Had she been as frank with me, I would have dismissed the idea of moving. I was becoming resigned to it and DH/DC were starting to talk about with more enthusiasm but we are actually much happier where we are and certainly not bothered if the move doesn’t happen.

The whole idea was just about helping my DM. I am DM’s primary POA if anything happens to her, and I felt that she would be able to stay independent for longer if I were nearby.

Just wondering if anyone can offer any words of wisdom as I’m feeling quite hurt and confused.

I have read OP's posts but have not read the whole thread, so forgive me if I am repeating what others have said.

There seems to be an assumption that if the OP's DM is nice then she wants her to come home and live nearby, and if she thinks that is a bad idea then she is not very nice and OP should reduce contact.

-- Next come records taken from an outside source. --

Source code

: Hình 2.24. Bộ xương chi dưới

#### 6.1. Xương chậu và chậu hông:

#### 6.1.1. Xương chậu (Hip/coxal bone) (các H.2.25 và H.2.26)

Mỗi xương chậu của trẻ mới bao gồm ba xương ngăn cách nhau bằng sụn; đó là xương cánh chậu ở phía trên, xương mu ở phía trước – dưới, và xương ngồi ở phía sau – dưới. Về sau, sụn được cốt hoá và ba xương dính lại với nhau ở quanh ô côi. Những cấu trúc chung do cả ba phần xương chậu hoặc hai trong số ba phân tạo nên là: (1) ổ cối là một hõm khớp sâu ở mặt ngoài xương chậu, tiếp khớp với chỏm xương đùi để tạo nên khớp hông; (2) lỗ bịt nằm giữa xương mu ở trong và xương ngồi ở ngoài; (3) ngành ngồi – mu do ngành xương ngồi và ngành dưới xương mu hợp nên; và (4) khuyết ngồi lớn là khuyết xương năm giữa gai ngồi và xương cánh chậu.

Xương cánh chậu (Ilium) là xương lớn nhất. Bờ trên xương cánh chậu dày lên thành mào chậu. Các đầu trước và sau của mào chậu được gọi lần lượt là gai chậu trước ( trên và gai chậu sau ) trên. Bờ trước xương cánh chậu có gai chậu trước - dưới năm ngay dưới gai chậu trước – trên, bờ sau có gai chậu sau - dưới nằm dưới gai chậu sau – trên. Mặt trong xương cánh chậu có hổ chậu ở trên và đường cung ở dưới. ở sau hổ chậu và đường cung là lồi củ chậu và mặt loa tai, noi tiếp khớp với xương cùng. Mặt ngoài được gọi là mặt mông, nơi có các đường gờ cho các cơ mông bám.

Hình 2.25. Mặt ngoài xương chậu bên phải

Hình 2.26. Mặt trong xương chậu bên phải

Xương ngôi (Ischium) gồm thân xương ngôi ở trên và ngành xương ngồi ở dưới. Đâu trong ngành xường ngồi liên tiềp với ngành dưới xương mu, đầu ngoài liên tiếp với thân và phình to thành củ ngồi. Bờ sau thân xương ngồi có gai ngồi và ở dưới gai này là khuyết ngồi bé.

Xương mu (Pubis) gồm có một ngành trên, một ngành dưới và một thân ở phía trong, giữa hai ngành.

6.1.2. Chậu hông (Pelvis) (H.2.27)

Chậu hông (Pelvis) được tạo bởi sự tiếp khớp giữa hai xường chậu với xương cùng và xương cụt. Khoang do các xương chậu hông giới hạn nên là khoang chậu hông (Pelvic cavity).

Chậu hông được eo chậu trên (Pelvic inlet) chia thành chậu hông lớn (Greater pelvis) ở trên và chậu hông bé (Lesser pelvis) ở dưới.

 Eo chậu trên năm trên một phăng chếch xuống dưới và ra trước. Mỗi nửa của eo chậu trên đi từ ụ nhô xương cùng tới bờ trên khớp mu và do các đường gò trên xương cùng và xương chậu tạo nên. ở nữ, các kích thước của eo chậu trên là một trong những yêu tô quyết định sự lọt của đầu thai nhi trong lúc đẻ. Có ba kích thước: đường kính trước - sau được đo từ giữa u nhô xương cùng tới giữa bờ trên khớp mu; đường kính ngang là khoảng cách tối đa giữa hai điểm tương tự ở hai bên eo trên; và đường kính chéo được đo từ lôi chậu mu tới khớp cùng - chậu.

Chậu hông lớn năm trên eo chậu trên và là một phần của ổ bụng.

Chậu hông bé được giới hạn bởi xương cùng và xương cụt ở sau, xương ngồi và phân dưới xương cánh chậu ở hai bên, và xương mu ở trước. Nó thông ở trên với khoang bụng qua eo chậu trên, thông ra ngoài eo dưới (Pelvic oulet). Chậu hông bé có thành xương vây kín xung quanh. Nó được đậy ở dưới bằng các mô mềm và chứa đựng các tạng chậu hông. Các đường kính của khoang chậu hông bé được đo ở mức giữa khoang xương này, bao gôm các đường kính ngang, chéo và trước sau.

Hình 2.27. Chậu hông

Is there an alternative scenario where the OP's DM loves her and her family dearly, but thinks they are actually better off where they are? They themselves admit they would be happier there. Maybe she senses this and supports them in staying where they are happy rather than moving back to the UK to be close to a 90+ year old woman, who in all fairness doesn't have more than another 20 or 30 years left. Is it wrong if she wants them to stay where their kids are happy rather than uprouting them for her "benefit"?

Maybe she is just communicating this badly. She wouldn't be the first parent to try and encourage her kids to do something for themselves by pushing them out of the nest (or preventing them returning to her nest when they have a perfectly nice nest of their own).

@Thegreengreengrassofhomes, think positive, stay where you are with your family, don't return home, but do still call often and make short visits when you can.

Good luck!

Thegreengreengrassofhomes · 18/02/2024 21:03

@LeicesterDad I have wondered whether the truth is something this simple, it would make sense in a lot of ways. My mother has become less filtered & more judgmental in recent years, but she has always been very kind.

I suppose it was the tone in her voice that upset me, more than what she said - but again that was obviously for my sister’s benefit (for whatever reason) not mine.

OP posts:
Tigger1895 · 18/02/2024 21:08

Another who hasn’t read the thread completely.
I do agree that moving children to a new school so close to moving on to another would be a concern.
Are you sure that both your mother and sister are convinced you plan on renting/buying and not just stay with your mum?
Maybe the next time you visit with your children, you should stay in a local hotel and not just take your mums word for her being ok with you staying with her. At 90+ it’s probably exhausting for her.

LeicesterDad · 18/02/2024 21:18

Thegreengreengrassofhomes · 18/02/2024 21:03

@LeicesterDad I have wondered whether the truth is something this simple, it would make sense in a lot of ways. My mother has become less filtered & more judgmental in recent years, but she has always been very kind.

I suppose it was the tone in her voice that upset me, more than what she said - but again that was obviously for my sister’s benefit (for whatever reason) not mine.

If I am honest your mother is old and you have the chance now to choose your truth. You do not want to move home. Your family don't want to move home. Your mother doesn't want you to move home.

Choose the truth that allows you to live the rest of your life at peace with your mum as a generous person who wanted the best for you and your family. There is a very good chance that that is her truth too.

Ger1atricMillennial · 18/02/2024 21:23

Yeah, my mum is a bit like this between me and my brother. She tells us different things to avoid being held accountable. It's not malicious in any way it's just how she operates so she is always seen as the good guy.

It would be hard, but I would attempt to open up some genuine communication between you and your sister now you are adults. I bet you find that both of you have been told some untruths along the way.